Но он жалел Люлю. Она звала в своих снах призрак, который никогда не придет к ней. Разве только она рехнется. Тогда, конечно, призраки явятся – по заказу, как блюда из меню в ресторане…
Но Артем не хотел, чтобы она сошла с ума.
Он вошел. Она все смеялась: беседовала со своим Владькой. Видать, шутник был большой, раз даже с того света ее смешил.
Смех перешел в плач – боже ж ты мой, сколько раз он уже это слышал. И сколько раз его сердце разрывалось от сострадания.
Он подошел к ее кровати. Посмотрел на часы и дал себе десять минут – ни минутой больше. Через десять минут он будет снова у окон и у дверей. Но пока у него есть десять минут…
Он прилег на край широкой кровати и обвил ее рукой. И, наклонившись прямо к ее уху, сказал:
– Не плачь, маленькая. Владьки твоего нет, я понимаю, это горе. Но я, я охраню тебя от всех бед. Верь мне, Люля…
Люля вдруг повернулась к нему и обхватила его руками. Артем не питал иллюзий: ей снится Владька…
Но принял ее объятия. Начал поглаживать по спине: удержаться не мог. Кажется, если бы она смогла поверить, что Владька, – он бы и то согласился… Умирал бы от ревности, да, но согласился бы.

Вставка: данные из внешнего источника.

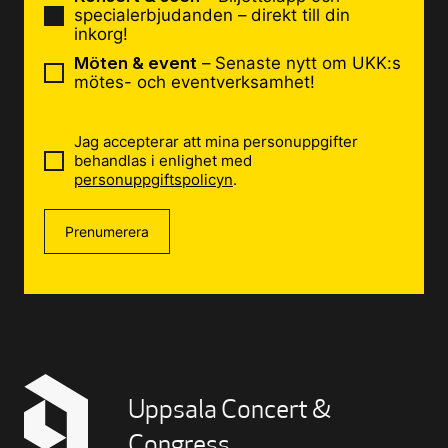
specialerbjudanden – direkt till din
inkorg!
Möten & event
– Senaste nytt om UKK:s
mötes- och eventverksamhet!
Jag accepterar att mina personuppgifter
behandlas i enlighet med
personuppgiftspolicyn
.
Prenumerera
Uppsala Concert &
Congress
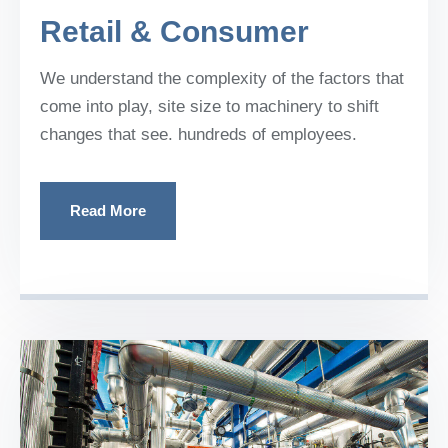
Retail & Consumer
We understand the complexity of the factors that
come into play, site size to machinery to shift
changes that see. hundreds of employees.
Read More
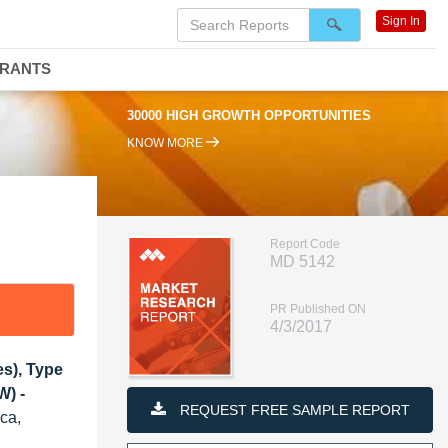
Sign In
DRANTS
30000 HIGH GROWTH OPPORTUNITIES
KNOW MORE
Report Code
MD 5142
PR Published ON
4/3/2017
s), Type
W) -
REQUEST FREE SAMPLE REPORT
ica,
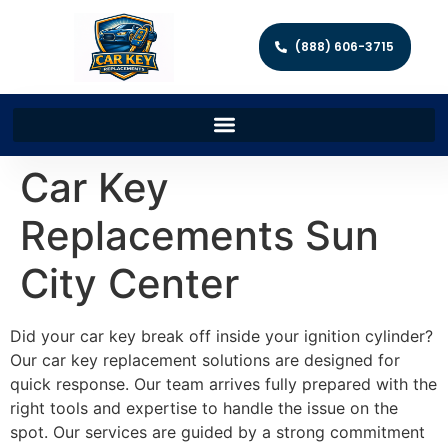
(888) 606-3715
Car Key
Replacements Sun
City Center
Did your car key break off inside your ignition cylinder?
Our car key replacement solutions are designed for
quick response. Our team arrives fully prepared with the
right tools and expertise to handle the issue on the
spot. Our services are guided by a strong commitment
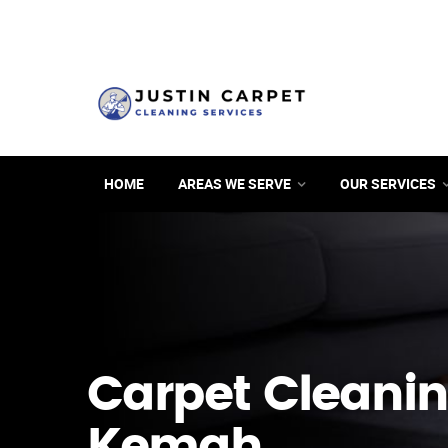
HOME
AREAS WE SERVE
OUR SERVICES
Carpet Cleanin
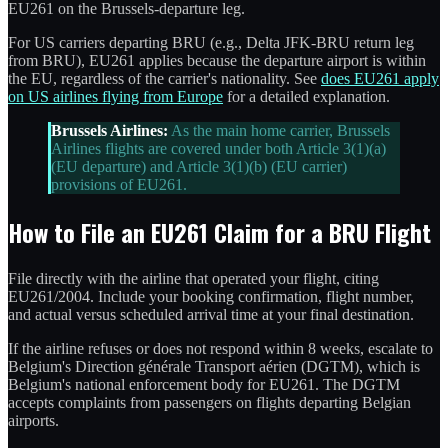
EU261 on the Brussels-departure leg.
For US carriers departing BRU (e.g., Delta JFK-BRU return leg
from BRU), EU261 applies because the departure airport is within
the EU, regardless of the carrier's nationality. See
does EU261 apply
on US airlines flying from Europe
for a detailed explanation.
Brussels Airlines:
As the main home carrier, Brussels
Airlines flights are covered under both Article 3(1)(a)
(EU departure) and Article 3(1)(b) (EU carrier)
provisions of EU261.
How to File an EU261 Claim for a BRU Flight
File directly with the airline that operated your flight, citing
EU261/2004. Include your booking confirmation, flight number,
and actual versus scheduled arrival time at your final destination.
If the airline refuses or does not respond within 8 weeks, escalate to
Belgium's Direction générale Transport aérien (DGTM), which is
Belgium's national enforcement body for EU261. The DGTM
accepts complaints from passengers on flights departing Belgian
airports.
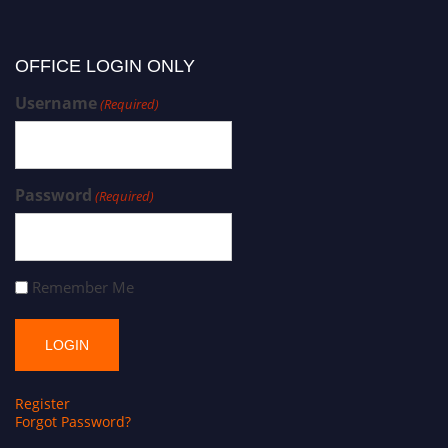
OFFICE LOGIN ONLY
Username
(Required)
Password
(Required)
Remember Me
Register
Forgot Password?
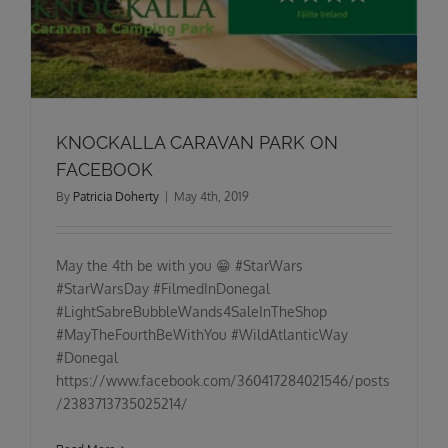
KNOCKALLA CARAVAN PARK ON
FACEBOOK
By
Patricia Doherty
|
May 4th, 2019
May the 4th be with you 😁 #StarWars
#StarWarsDay #FilmedInDonegal
#LightSabreBubbleWands4SaleInTheShop
#MayTheFourthBeWithYou #WildAtlanticWay
#Donegal
https://www.facebook.com/360417284021546/posts
/2383713735025214/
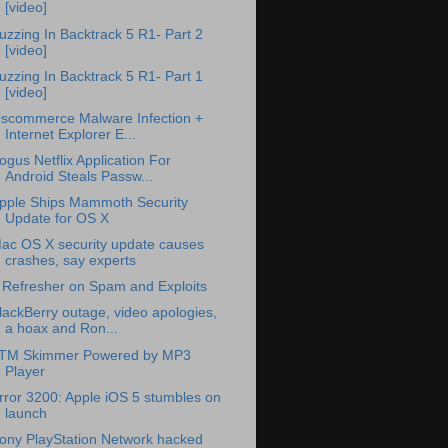
[video]
uzzing In Backtrack 5 R1- Part 2
[video]
uzzing In Backtrack 5 R1- Part 1
[video]
scommerce Malware Infection +
Internet Explorer E...
ogus Netflix Application For
Android Steals Passw...
pple Ships Mammoth Security
Update for OS X
ac OS X security update causes
crashes, say experts
 Refresher on Spam and Exploits
lackBerry outage, video apologies,
a hoax and Ron...
TM Skimmer Powered by MP3
Player
rror 3200: Apple iOS 5 stumbles on
launch
ony PlayStation Network hacked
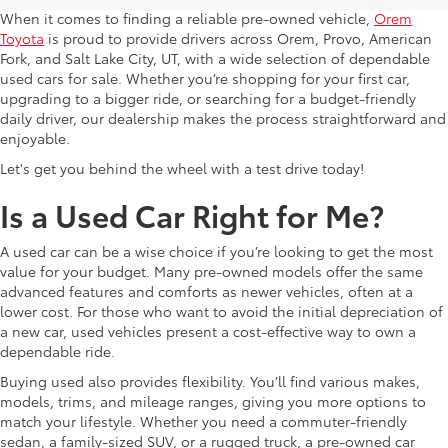
When it comes to finding a reliable pre-owned vehicle,
Orem
Toyota
is proud to provide drivers across Orem, Provo, American
Fork, and Salt Lake City, UT, with a wide selection of dependable
used cars for sale. Whether you’re shopping for your first car,
upgrading to a bigger ride, or searching for a budget-friendly
daily driver, our dealership makes the process straightforward and
enjoyable.
Let's get you behind the wheel with a test drive today!
Is a Used Car Right for Me?
A used car can be a wise choice if you’re looking to get the most
value for your budget. Many pre-owned models offer the same
advanced features and comforts as newer vehicles, often at a
lower cost. For those who want to avoid the initial depreciation of
a new car, used vehicles present a cost-effective way to own a
dependable ride.
Buying used also provides flexibility. You’ll find various makes,
models, trims, and mileage ranges, giving you more options to
match your lifestyle. Whether you need a commuter-friendly
sedan, a family-sized SUV, or a rugged truck, a pre-owned car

А Люля вдруг прижалась к нему всем телом. Кто бы знал, какое сладостное мучение ему доставило это объятие. С желанной – чего врать-то себе? – желанной женщиной, да! Которая во сне принимала его за другого… За призрак…
Но Артем никогда бы, никогда не позволил себе развеять ее иллюзию. Она прижимается к нему, думая во сне о муже? Пусть. Лишь бы она не плакала.
Люля внезапно открыла глаза.
– Артем? Это ты?
Что было делать? Он ответил:
– Я.
Она осторожно отодвинулась от него.
– Я плакала, да?
– Да.
– И ты… Ты не первый раз приходишь ко мне, да?
– Да. Второй.
Его рука так и лежала поверх ее плеч. Она ведь не попросила ее снять.